Cuando pienso en Delia Cugat siempre tengo en la mente el mundo en la catarsis, como una purificación, como la causante de violenta de movimientos internos, de emociones impactantes, de extrañas sensaciones en el corazón y en la mente que expresa realidades internas y que provocan reacciones profundas, dolorosas y profundas.
Delia Cugat (1935-2011) fue una argentina que vivió su vida con fuerza y todas las ganas. Hablaba con una voz poderosa que contrastaba con su pequeña y frágil estatura. Toda su vida estuvo convencida de sus ideas como una catequizada de la profundidad del color. Convencida de la serenidad de pintar el óleo, la permitía el tiempo necesario para trabajar despacio al tiempo que pensaba y miraba un cuadro mientras con calma, fumaba. Era una persona sin expectativas más allá de pintar. Acá podemos citar a Fernando Pessoa:
No soy nada.
Nunca seré nada.
No puedo querer ser nada.
Aparte de eso, tengo todos los sueños del mundo.
Ella era su mundo, en su pintura repercutían en la memoria seres escenográficos.
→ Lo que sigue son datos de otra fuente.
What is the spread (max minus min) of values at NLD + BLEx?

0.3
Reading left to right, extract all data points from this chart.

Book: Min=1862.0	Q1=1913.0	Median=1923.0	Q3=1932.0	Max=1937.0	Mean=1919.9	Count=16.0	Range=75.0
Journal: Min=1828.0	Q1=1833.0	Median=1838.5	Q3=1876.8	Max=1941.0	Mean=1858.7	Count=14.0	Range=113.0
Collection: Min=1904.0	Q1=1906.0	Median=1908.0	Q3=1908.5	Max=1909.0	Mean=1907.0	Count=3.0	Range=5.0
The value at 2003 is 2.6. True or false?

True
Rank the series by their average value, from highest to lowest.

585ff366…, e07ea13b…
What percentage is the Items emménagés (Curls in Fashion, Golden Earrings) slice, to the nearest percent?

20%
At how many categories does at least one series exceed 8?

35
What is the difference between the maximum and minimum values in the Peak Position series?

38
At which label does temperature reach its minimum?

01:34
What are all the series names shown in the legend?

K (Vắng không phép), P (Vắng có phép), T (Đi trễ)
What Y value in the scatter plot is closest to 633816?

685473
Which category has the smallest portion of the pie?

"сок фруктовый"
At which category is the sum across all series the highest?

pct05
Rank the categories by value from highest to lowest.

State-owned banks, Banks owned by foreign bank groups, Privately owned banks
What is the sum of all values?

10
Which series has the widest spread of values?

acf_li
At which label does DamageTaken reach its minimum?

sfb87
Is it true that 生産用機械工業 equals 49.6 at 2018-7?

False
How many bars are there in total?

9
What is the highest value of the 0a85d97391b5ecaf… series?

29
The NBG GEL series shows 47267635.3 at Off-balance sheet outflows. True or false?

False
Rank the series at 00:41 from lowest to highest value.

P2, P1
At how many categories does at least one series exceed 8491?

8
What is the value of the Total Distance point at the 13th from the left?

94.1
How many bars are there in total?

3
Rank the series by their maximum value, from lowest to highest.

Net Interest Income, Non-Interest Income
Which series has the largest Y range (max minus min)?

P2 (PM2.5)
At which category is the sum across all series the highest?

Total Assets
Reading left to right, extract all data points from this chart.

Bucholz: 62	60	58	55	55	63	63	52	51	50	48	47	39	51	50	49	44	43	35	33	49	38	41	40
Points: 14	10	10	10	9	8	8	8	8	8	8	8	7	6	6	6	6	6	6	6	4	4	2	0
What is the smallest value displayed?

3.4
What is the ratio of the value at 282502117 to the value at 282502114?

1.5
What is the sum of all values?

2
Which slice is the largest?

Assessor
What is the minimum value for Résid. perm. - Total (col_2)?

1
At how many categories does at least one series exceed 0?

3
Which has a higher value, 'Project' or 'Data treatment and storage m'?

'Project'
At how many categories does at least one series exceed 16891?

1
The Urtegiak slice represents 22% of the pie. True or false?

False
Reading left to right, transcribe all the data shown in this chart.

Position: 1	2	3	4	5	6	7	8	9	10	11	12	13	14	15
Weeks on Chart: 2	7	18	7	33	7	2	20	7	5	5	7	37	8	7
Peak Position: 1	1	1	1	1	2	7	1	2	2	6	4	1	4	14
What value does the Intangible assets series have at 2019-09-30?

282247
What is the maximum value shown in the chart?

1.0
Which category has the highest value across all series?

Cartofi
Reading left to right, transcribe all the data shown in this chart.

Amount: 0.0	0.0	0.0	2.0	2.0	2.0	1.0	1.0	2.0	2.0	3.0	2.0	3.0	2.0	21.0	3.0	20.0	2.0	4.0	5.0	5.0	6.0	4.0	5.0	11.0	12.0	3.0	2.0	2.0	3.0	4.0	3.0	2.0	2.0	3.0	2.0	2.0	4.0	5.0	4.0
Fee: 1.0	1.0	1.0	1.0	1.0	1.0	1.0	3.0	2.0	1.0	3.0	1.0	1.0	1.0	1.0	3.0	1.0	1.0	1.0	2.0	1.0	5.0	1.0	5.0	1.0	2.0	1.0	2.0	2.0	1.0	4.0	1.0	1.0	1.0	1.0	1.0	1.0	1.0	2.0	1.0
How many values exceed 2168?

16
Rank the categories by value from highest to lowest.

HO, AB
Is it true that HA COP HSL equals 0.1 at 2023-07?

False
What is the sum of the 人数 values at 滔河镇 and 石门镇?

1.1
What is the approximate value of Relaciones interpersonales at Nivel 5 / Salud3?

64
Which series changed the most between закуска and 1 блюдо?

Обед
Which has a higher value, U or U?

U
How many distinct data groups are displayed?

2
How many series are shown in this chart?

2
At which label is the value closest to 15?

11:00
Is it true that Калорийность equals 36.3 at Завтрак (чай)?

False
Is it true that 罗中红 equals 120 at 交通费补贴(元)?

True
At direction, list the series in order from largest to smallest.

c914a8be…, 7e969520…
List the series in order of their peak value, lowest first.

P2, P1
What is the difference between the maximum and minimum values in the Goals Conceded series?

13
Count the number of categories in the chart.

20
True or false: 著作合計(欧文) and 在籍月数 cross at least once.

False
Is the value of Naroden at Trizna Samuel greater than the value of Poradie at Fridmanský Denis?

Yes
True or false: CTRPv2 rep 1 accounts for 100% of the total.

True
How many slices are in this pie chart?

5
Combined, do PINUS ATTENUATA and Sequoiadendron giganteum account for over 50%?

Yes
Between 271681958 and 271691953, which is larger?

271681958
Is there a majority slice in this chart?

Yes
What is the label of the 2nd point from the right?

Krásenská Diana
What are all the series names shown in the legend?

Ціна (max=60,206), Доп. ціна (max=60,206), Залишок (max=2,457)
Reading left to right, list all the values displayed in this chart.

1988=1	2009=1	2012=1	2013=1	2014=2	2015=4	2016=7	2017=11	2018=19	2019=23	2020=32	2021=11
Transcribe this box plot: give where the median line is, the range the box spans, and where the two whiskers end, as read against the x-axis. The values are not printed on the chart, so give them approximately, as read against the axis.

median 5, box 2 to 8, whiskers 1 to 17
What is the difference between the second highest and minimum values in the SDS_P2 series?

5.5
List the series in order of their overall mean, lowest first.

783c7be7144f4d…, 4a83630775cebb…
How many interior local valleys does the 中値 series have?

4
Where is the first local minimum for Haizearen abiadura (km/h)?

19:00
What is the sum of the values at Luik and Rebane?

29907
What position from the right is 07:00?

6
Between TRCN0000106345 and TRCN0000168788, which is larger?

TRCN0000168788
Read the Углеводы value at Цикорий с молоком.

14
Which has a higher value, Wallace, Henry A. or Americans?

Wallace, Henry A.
Ella de joven en Argentina, trabajó en teatro, escenografía y vestuario y de ese mundo perplejo lo pintó más allá de los argumentos. Más allá, el tema era la soledad. La que se siente mientras otros hablan. Una grave instancia donde existe distancia con los demás. La gente en la playa, en una calle, en un café. Lugares donde la comunicación muda atraviesa espacios con destinos cruzados. Son satélites de distintos sistemas donde una presencia es inútil y misteriosa.
En los años ochenta la conocí en París, vivía con su marido en un pequeño espacio pequeño donde ella y su esposo, Sergio Camporeale, compartían la de vida de creadores. Cada cual en su lugar. Había que abrir el sofá-cama para que se pudieran mostrar los cuadros con una distancia modesta. Uno primero y el otro después. Todo en el silencio mudo del respeto mutuo. A decir la verdad, un difícil ejercicio cuando los dos sabían todo el proceso de cada cual. Delia siempre fue la segunda en turno. No le molestaba que la vida que empezara o acabara.
Era rígida pero dulce. Artista de siempre. Salir a la calle era una hazaña de Dios pero le gustaban los mercados populares.
No tuvo hijos, pero fácilmente adoptaba a seres del mundo. Era tan tierna y su mayor orgullo era los fríjoles que sembraba en frascos en su cocina y diariamente los miraba crecer como un milagro. Cuando se despedía como si mañana no fuera otro día posible.
La visité en Paris otra vez más, cuando vivía en un amplio apartamento y con grandes ventanales y buena luz fundamental para la historia del color en óleo muy cerca a la estación de San Lazare. Siempre amable y aguda. Se reía a carcajadas como también el silencio era imponente mientras creaba sentada en una diminuta silla sin espaldar. Dedicada a su misma historia, pero, con unos graves movimientos inesperados que pensé era Parkinson. Nadie habló y nadie preguntó. Ahí le compre mi más bello cuadro que me siempre acompaña.
Su color es magia, su luz que viene de el reflejo de la piedra en el suelo, el azul cobalto es un trapo en primer plano. La fruta que lleva la mujer es la protagonista. Los seres humanos van y vienen sin propósito. Cada cual es su destino a la nada.